A OMS (Organização Mundial da Saúde) divulgou recentemente um guia polêmico onde traz recomendações para a gravidez, parto, pós-parto e cuidados com os recém-nascidos. Na publicação há um capítulo onde fala sobre a “episiotomia generosa” que seria indicada em alguns casos específicos. A episiotomia, corte feito entre a vagina e o ânus da mulher no parto normal, já foi abolida por médicos que praticam a medicina baseada em evidências justamente por ser considerada uma “mutilação genital feminina”, como foi descrita em 1999 pelo médico americano Marsden Wagner, da própria OMS.
A médica Melania Amorim, que há 13 anos não faz uma episiotomia em suas pacientes, diz que o guia é defasado pois repetiu textos de 2003 e 2006. “O guia fala em indicação de episiotomia em situações absurdas como verrugas genitais, cesariana prévia, história de fórceps ou vácuo-extração em parto anterior, idade menor que 14 anos e história de laceração perineal grave”, comenta. A reportagem ainda não conseguiu contato com representantes da OMS para comentar o assunto.
Segundo ela, a publicação vai contra todas as conclusões da revisão sistemática da Biblioteca Cochrane, ou seja, não corroborada por qualquer evidência científica sólida e entra em contradição com outras publicações da própria OMS. Em uma publica de 1996, a OMS dizia que as episiotomias não poderiam ultrapassar 10% dos partos. “Com as ‘exceções’ que estão impondo ela será feita de forma rotineira”, observa.
A obstetra diz que as taxas de episiotomia já são altas e que o receio é que essa recomendação para assistência ao parto com a chancela da OMS provoque um aumento maior do procedimento que é invasivo e doloroso durante os partos. A pesquisa Nascer no Brasil, da Fiocruz, mostrou que em 53,5% dos partos normais foi com uso de episiotomia. “Dados anteriores mostravam que a episio ocorria em 90% dos partos. Na verdade o guia ameaça as mulheres em todo o mundo porque há países que felizmente, seguindo a recomendação anterior da OMS, conseguiram reduzir muito as taxas de episiotomia”, diz.

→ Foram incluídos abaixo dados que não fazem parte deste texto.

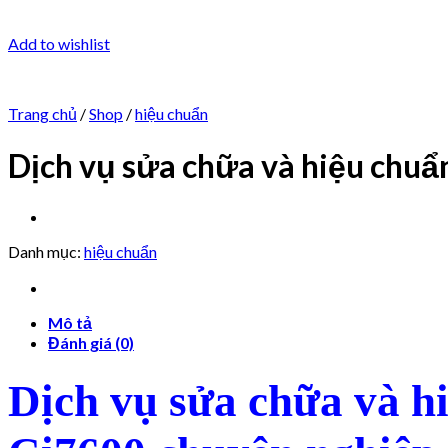
Add to wishlist
Trang chủ
/
Shop
/
hiệu chuẩn
Dịch vụ sửa chữa và hiệu chu
Danh mục:
hiệu chuẩn
Mô tả
Đánh giá (0)
Dịch vụ sửa chữa và h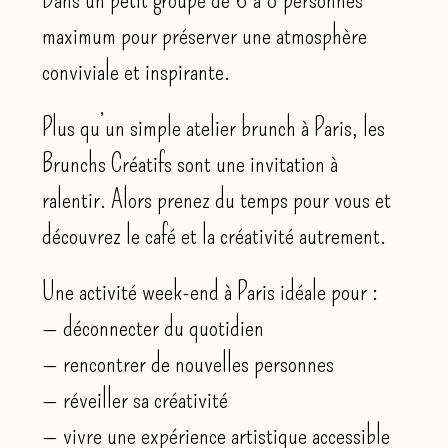
maximum pour préserver une atmosphère
conviviale et inspirante.
Plus qu’un simple atelier brunch à Paris, les
Brunchs Créatifs sont une invitation à
ralentir. Alors prenez du temps pour vous et
découvrez le café et la créativité autrement.
Une activité week-end à Paris idéale pour :
— déconnecter du quotidien
— rencontrer de nouvelles personnes
— réveiller sa créativité
— vivre une expérience artistique accessible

Melania comenta ainda que recentemente têm surgido publicações questionando se existe indicação de episiotomia em qualquer situação. Para ela, não há nenhum caso em que a episiotomia é necessária. Ativistas do parto humanizado começaram neste fim de semana um abaixo-assinado pedindo para que a OMS reveja e corrija a publicação.
A médica diz que o movimento das mulheres em defesa dos seus direitos fará “um escândalo”. Além de enviar um manifesto para os e-mails dos diretores da OMS, foi criada uma página no Facebook intitulada Brazilian Women Against Routine Episiotomy (mulheres brasileiras contra a episiotomia de rotina) e a hashtag whoshowmethedata (um trocadilho porque tanto pode ser interpretado como “OMS, mostre-me os dados” como “Quem me mostra os dados?”).
“Se a própria OMS publica em 2015 ‘recomendações’ tão desatualizadas e sem explicar como foram feitas, abre um precedente perigoso para que as sociedades, os conselhos e associações também sigam o mesmo caminho”, observa.
”Nossa reivindicação é que a OMS retire de circulação esse guia e que qualquer publicação posterior se baseie em evidências científicas sólidas, explicando o processo de elaboração e como se fez a busca e análise das evidências, porque não basta colocar no texto ‘este guia é atualizado e baseado em evidências’, essas evidências precisam ser apresentadas”, diz.
Vale ressaltar que mulheres que foram cortadas durante o parto relatam problemas na relação sexual e comparam a episio a um estupro por terem o órgão dilacerado. Muitas vezes o corte e a sutura são feitos sem anestesia. Para a médica, essa é uma marca que faz a mulher se sentir violada, desrespeitada. Hoje em dia mulheres têm entrado com ações na justiça pois a episiotomia, sem o consentimento da paciente, pode ser considerada violência obstétrica.